The major difference from Gandhi-Nehru on one side and Bose on the other was the role of Congress during Second World War. Congress in due course came to take anti-British stance and Gandhi launched the Quit Indian movement in 1942. Bose operated on the ground that an alliance with Germany-Japan may give freedom to India. It was really doubtful whether alliance with fascist forces was the right way. In case of their victory India might have come under the control of Japan-Germany axis which would have pushed India back by many steps. While Congress opposed British through mass movement, Bose launched ‘Azad Hind Fauj’ (AHF). His respect for the Hindu Muslim syncretism was also exhibited when he offered a Chadar on the Mazar (tomb) of Bahadur Shah Zafar in Rangoon, Burma, the leader of 1857 uprising as a symbol of Hindu Muslim unity and pledged to bring his mortal remains to Delhi, to bury in Red Fort. Hindu Mahasabha actively supported British war efforts by urging Indians to join the British army. Savarakar urged upon his followers to be part of War committees to support British Empire. British accommodated leaders of Hindu Mahasabha on war committees.
Savarkar also said ‘No support to armed resistance against British’. It is interesting that while Netaji was fighting the British from across the border, Savrkar and Hindutva nationalists helped the British army which was fighting AHF of Subhash Bose! The claims that Modi and Co. is following the footsteps of Netaji are a claim which has no substance. The matter of fact is that the efforts of Savarkar were acting against the interests of army raised by Netaji. In contrast, while Congress did not agree with Netaji’s line of action, it was Congress which raised the legal support to fight the cases of the personnel of AHF in the aftermath of the war. Bhulabhai Deasi, Kailashnath Katju and Nehru himself came forward to the battle in the courtrooms on behalf of AHF.

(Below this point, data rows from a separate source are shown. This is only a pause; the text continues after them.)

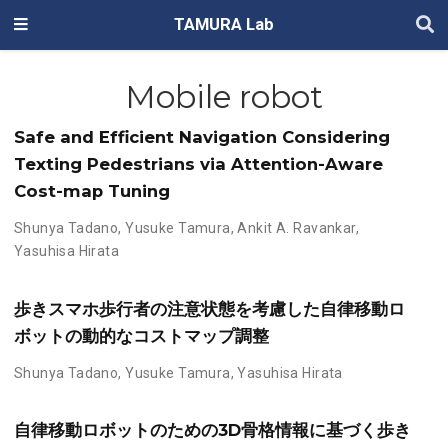
TAMURA Lab
Mobile robot
Safe and Efficient Navigation Considering
Texting Pedestrians via Attention-Aware
Cost-map Tuning
Shunya Tadano
,
Yusuke Tamura
,
Ankit A. Ravankar
,
Yasuhisa Hirata
歩きスマホ歩行者の注意状態を考慮した自律移動ロ
ボットの動的なコストマップ調整
Shunya Tadano
,
Yusuke Tamura
,
Yasuhisa Hirata
自律移動ロボットのための3D骨格情報に基づく歩き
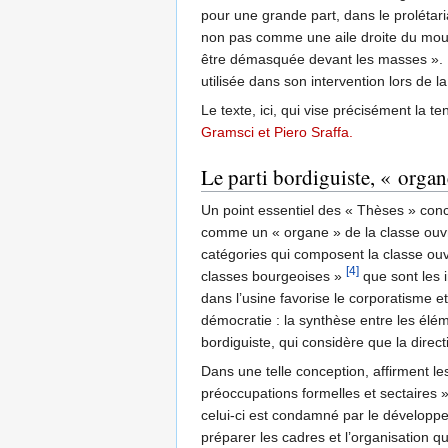
pour une grande part, dans le prolétaria
non pas comme une aile droite du mouv
être démasquée devant les masses ». La 
utilisée dans son intervention lors de
Le texte, ici, qui vise précisément la 
Gramsci et Piero Sraffa.
Le parti bordiguiste, « organ
Un point essentiel des « Thèses » conce
comme un « organe » de la classe ouvriè
catégories qui composent la classe ouv
[4]
classes bourgeoises »
que sont les i
dans l’usine favorise le corporatisme e
démocratie : la synthèse entre les élém
bordiguiste, qui considère que la dire
Dans une telle conception, affirment le
préoccupations formelles et sectaires »
celui-ci est condamné par le développe
préparer les cadres et l’organisation 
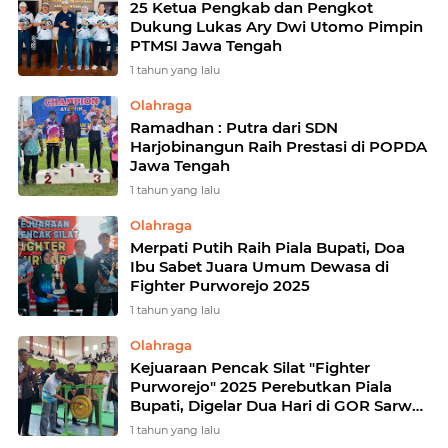
25 Ketua Pengkab dan Pengkot
Dukung Lukas Ary Dwi Utomo Pimpin
PTMSI Jawa Tengah
1 tahun yang lalu
Olahraga
Ramadhan : Putra dari SDN
Harjobinangun Raih Prestasi di POPDA
Jawa Tengah
1 tahun yang lalu
Olahraga
Merpati Putih Raih Piala Bupati, Doa
Ibu Sabet Juara Umum Dewasa di
Fighter Purworejo 2025
1 tahun yang lalu
Olahraga
Kejuaraan Pencak Silat "Fighter
Purworejo" 2025 Perebutkan Piala
Bupati, Digelar Dua Hari di GOR Sarwo
Edhi Wibowo
1 tahun yang lalu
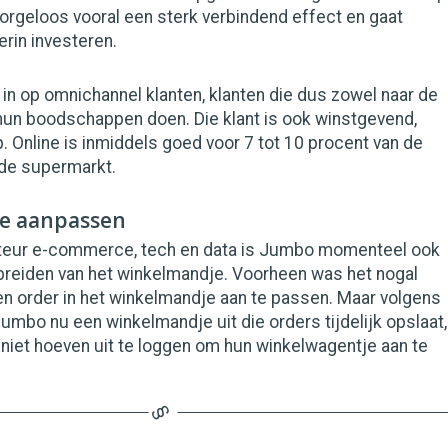
rgeloos vooral een sterk verbindend effect en gaat
rin investeren.
in op omnichannel klanten, klanten die dus zowel naar de
 hun boodschappen doen. Die klant is ook winstgevend,
Online is inmiddels goed voor 7 tot 10 procent van de
 de supermarkt.
e aanpassen
teur e-commerce, tech en data is Jumbo momenteel ook
tbreiden van het winkelmandje. Voorheen was het nogal
n order in het winkelmandje aan te passen. Maar volgens
mbo nu een winkelmandje uit die orders tijdelijk opslaat,
niet hoeven uit te loggen om hun winkelwagentje aan te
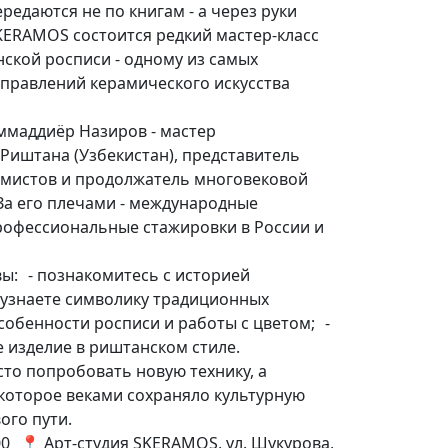
редаются не по книгам - а через руки
KERAMOS состоится редкий мастер-класс
ской росписи - одному из самых
аправлений керамического искусства
ммаддиёр Назиров - мастер
Риштана (Узбекистан), представитель
амистов и продолжатель многовековой
За его плечами - международные
профессиональные стажировки в России и
вы: - познакомитесь с историей
 узнаете символику традиционных
собенности росписи и работы с цветом; -
 изделие в риштанском стиле.
то попробовать новую технику, а
 которое веками сохраняло культурную
ого пути.
00 📍 Арт-студия SKERAMOS, ул. Шукурова,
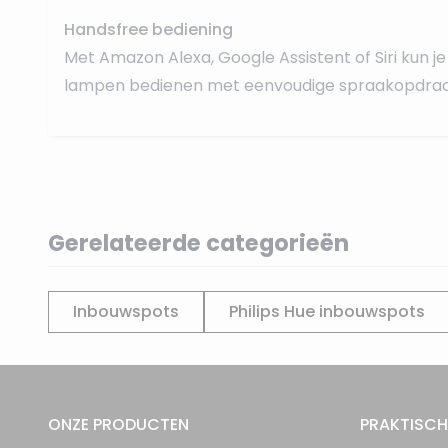
Handsfree bediening
Met Amazon Alexa, Google Assistent of Siri kun je 
lampen bedienen met eenvoudige spraakopdrac
Gerelateerde categorieën
Inbouwspots
Philips Hue inbouwspots
ONZE PRODUCTEN
PRAKTISCH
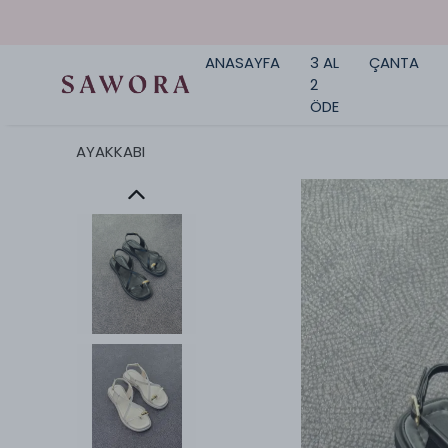
ANASAYFA
3 AL
ÇANTA
2
ÖDE
AYAKKABI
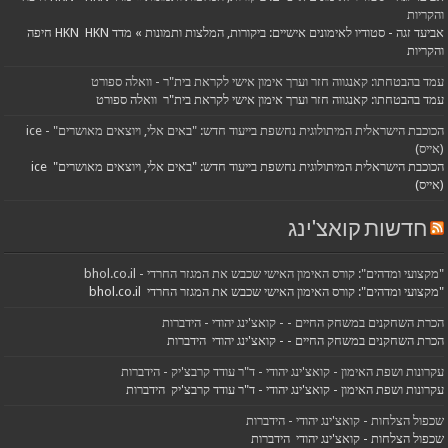
והקריות
אביעד זגה - סטודיו לאימונים אישיים: ביקורות, המלצות ותמונות » מדד HKN HKN חיפה
והקריות
עמד בהבטחתו: קאנגווה חזר וערך אימון אישי לקראת בית"ר - וואלה ספורט
עמד בהבטחתו: קאנגווה חזר וערך אימון אישי לקראת בית"ר וואלה ספורט
הכוכבת הישראלית המיתולוגית נחשפת בייעוד חדש: "באים אלי, ויוצאים מאושרים" - ice
(אייס)
הכוכבת הישראלית המיתולוגית נחשפת בייעוד חדש: "באים אלי, ויוצאים מאושרים" ice
(אייס)
חדשות קואצ'ינג
"מקצועי ומדהים": קורס האימון האישי שכבש את המגזר החרדי - bhol.co.il
"מקצועי ומדהים": קורס האימון האישי שכבש את המגזר החרדי bhol.co.il
הכרת השחקנים במשחק החיים - - קואצ'ינג יהודי - הידברות
הכרת השחקנים במשחק החיים - - קואצ'ינג יהודי הידברות
עקרונות ושפת האימון - קואצ'ינג יהודי - ד"ר עודד קרבצ'יק - הידברות
עקרונות ושפת האימון - קואצ'ינג יהודי - ד"ר עודד קרבצ'יק הידברות
שכפול הצלחות - קואצ'ינג יהודי - הידברות
שכפול הצלחות - קואצ'ינג יהודי הידברות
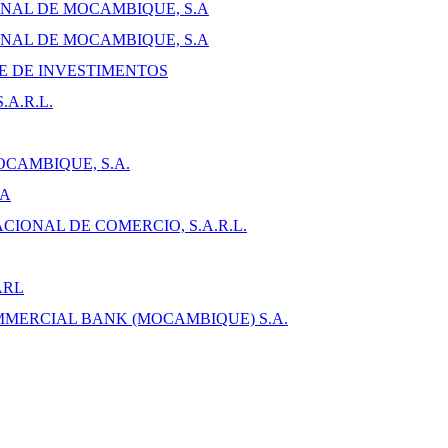
NAL DE MOCAMBIQUE, S.A
NAL DE MOCAMBIQUE, S.A
E DE INVESTIMENTOS
A.R.L.
CAMBIQUE, S.A.
SA
CIONAL DE COMERCIO, S.A.R.L.
ARL
MMERCIAL BANK (MOCAMBIQUE) S.A.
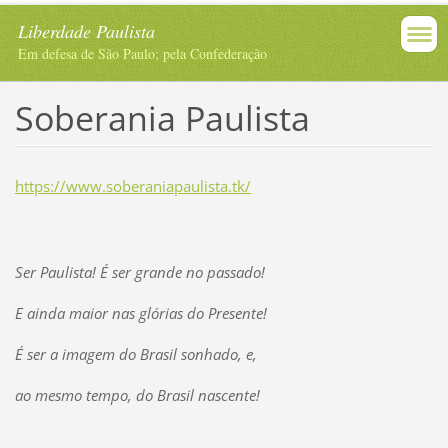
Liberdade Paulista
Em defesa de São Paulo; pela Confederação
Soberania Paulista
https://www.soberaniapaulista.tk/
Ser Paulista! É ser grande no passado!
E ainda maior nas glórias do Presente!
É ser a imagem do Brasil sonhado, e,
ao mesmo tempo, do Brasil nascente!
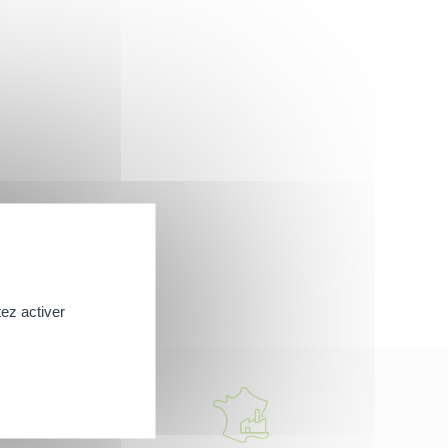
ez activer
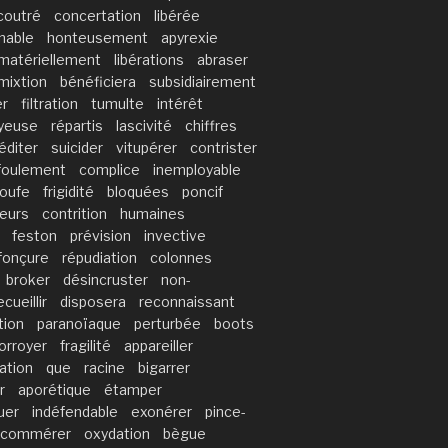
coutré
concertation
libérée
gnable
honteusement
apyrexie
matériellement
libérations
abraser
mixtion
bénéficiera
subsidiairement
er
filtration
tumulte
intérêt
yeuse
répartis
lascivité
chiffres
éditer
suicider
vitupérer
contrister
foulement
complice
inemployable
oufe
frigidité
bloquées
poncif
eurs
contrition
humaines
feston
prévision
invective
fonçure
répudiation
colonnes
broker
désincruster
non-
ecueillir
disposera
reconnaissant
tion
paranoïaque
perturbée
boots
orroyer
fragilité
appareiller
ation
que
racine
bigarrer
r
aporétique
étamper
uer
indéfendable
exonérer
pince-
commérer
oxydation
bègue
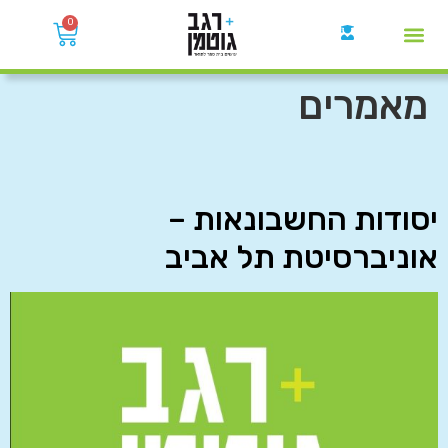
0
קבוצות הWhatsApp
מאמרים
יסודות החשבונאות –
אוניברסיטת תל אביב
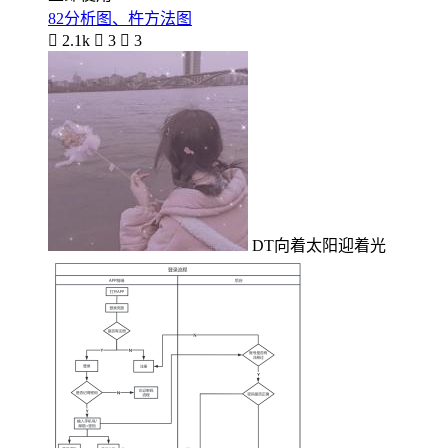
82分析图、杵方法图

2.1k

3

3
DT向着太阳迎着光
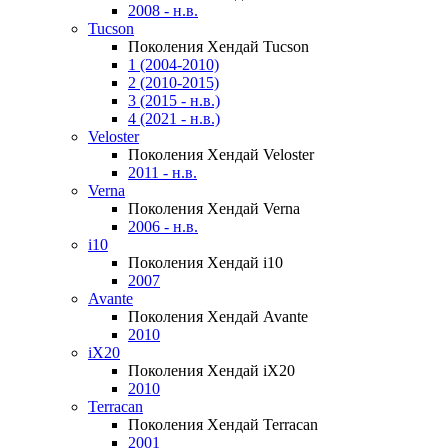
2008 - н.в.
Tucson
Поколения Хендай Tucson
1 (2004-2010)
2 (2010-2015)
3 (2015 - н.в.)
4 (2021 - н.в.)
Veloster
Поколения Хендай Veloster
2011 - н.в.
Verna
Поколения Хендай Verna
2006 - н.в.
i10
Поколения Хендай i10
2007
Avante
Поколения Хендай Avante
2010
iX20
Поколения Хендай iX20
2010
Terracan
Поколения Хендай Terracan
2001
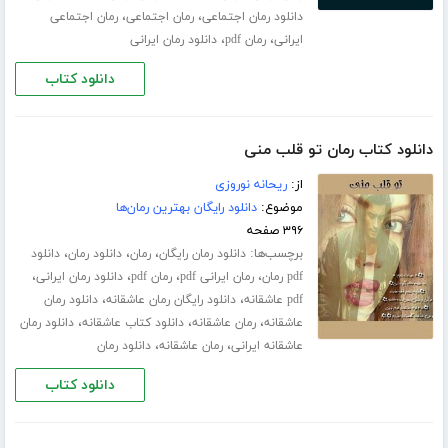
،
،
دانلود رمان اجتماعی
رمان اجتماعی
رمان اجتماعی
،
،
ایرانی
رمان pdf
دانلود رمان ایرانی
دانلود کتاب
دانلود کتاب رمان تو قلب منی
از:
ریحانه نوروزی
موضوع:
دانلود رایگان بهترین رمان‌ها
۳۹۶ صفحه
برچسب‌ها:
،
،
،
دانلود رمان رایگان
رمان
دانلود رمان
دانلود
،
،
،
،
pdf رمان
رمان ایرانی pdf
رمان pdf
دانلود رمان ایرانی
،
،
pdf عاشقانه
دانلود رایگان رمان عاشقانه
دانلود رمان
،
،
،
عاشقانه
رمان عاشقانه
دانلود کتاب عاشقانه
دانلود رمان
،
،
عاشقانه ایرانی
رمان عاشقانه
دانلود رمان
دانلود کتاب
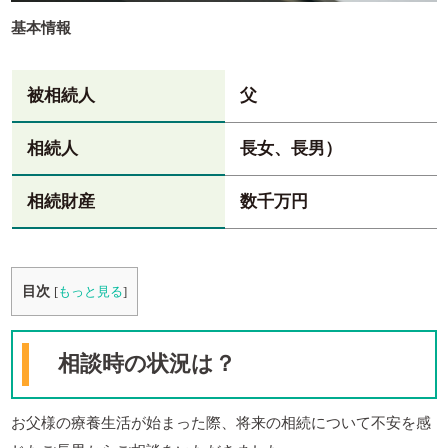
基本情報
被相続人
父
相続人
長女、長男）
相続財産
数千万円
目次
[
もっと見る
]
相談時の状況は？
お父様の療養生活が始まった際、将来の相続について不安を感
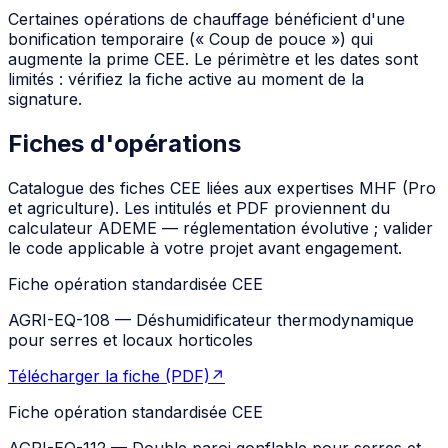
Certaines opérations de chauffage bénéficient d'une
bonification temporaire (« Coup de pouce ») qui
augmente la prime CEE. Le périmètre et les dates sont
limités : vérifiez la fiche active au moment de la
signature.
Fiches d'opérations
Catalogue des fiches CEE liées aux expertises MHF (Pro
et agriculture). Les intitulés et PDF proviennent du
calculateur ADEME — réglementation évolutive ; valider
le code applicable à votre projet avant engagement.
Fiche opération standardisée CEE
AGRI-EQ-108
—
Déshumidificateur thermodynamique
pour serres et locaux horticoles
Télécharger la fiche (PDF)
↗
Fiche opération standardisée CEE
AGRI-EQ-112
—
Double paroi gonflable pour serres et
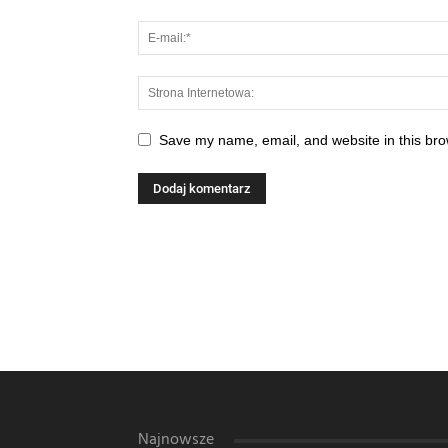
Save my name, email, and website in this bro
Najnowsze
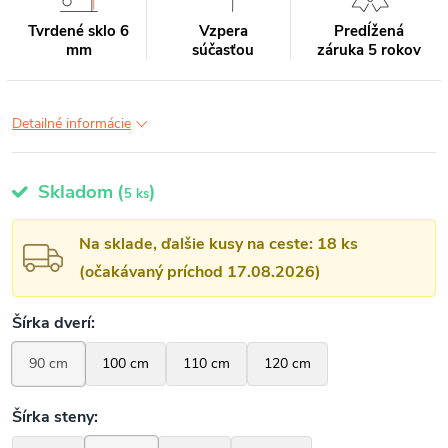
Tvrdené sklo 6
Vzpera
Predĺžená
mm
súčasťou
záruka 5 rokov
Detailné informácie
Skladom
(
)
5 ks
Na sklade, ďalšie kusy na ceste: 18 ks
(očakávaný príchod 17.08.2026)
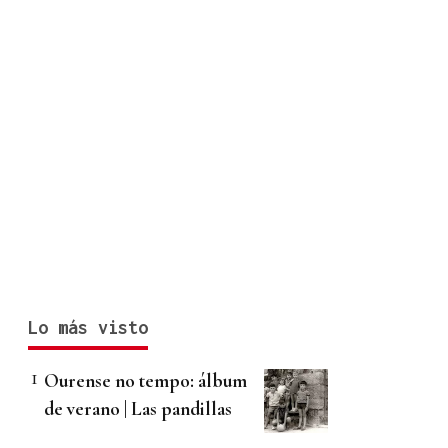
Lo más visto
Ourense no tempo: álbum
de verano | Las pandillas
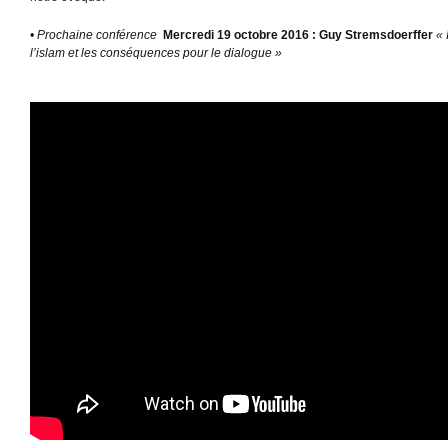
• Prochaine conférence
Mercredi 19 octobre 2016 : Guy Stremsdoerffer
« 
l’islam et les conséquences pour le dialogue »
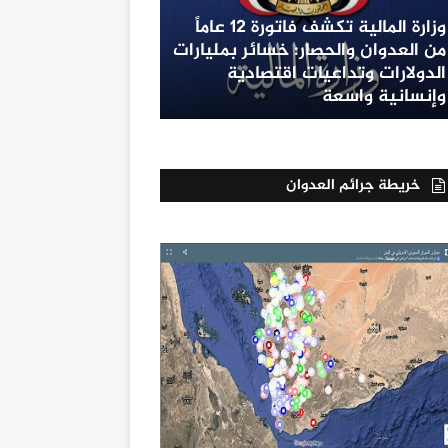
وزارة المالية تكشف فاتورة 12 عاماً
من العدوان والحصار: خسائر بمليارات
الدولارات وتداعيات اقتصادية
وإنسانية واسعة
خريطة جرائم العدوان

Today when we are witnessing the name change of all Muslim sounding names by the rulers of BJP, in AHF, the Hindustani and Muslim sounding names were as common. The provisional Government which was formed by him was titled ‘Aarzi-Hukumat-Azad Hind’ (Provisional Government of free India) in Singapore. The very nomenclature Azad Hind Fauj is on the same lines. In the provisional Government Hindus and Muslims both were there like e.g. S.A. Ayer and Karim Ghani were two among many others who were part of the Government. What we need today most is to revive the spirit of amity, which Netaji stood for and was being practiced in AHF.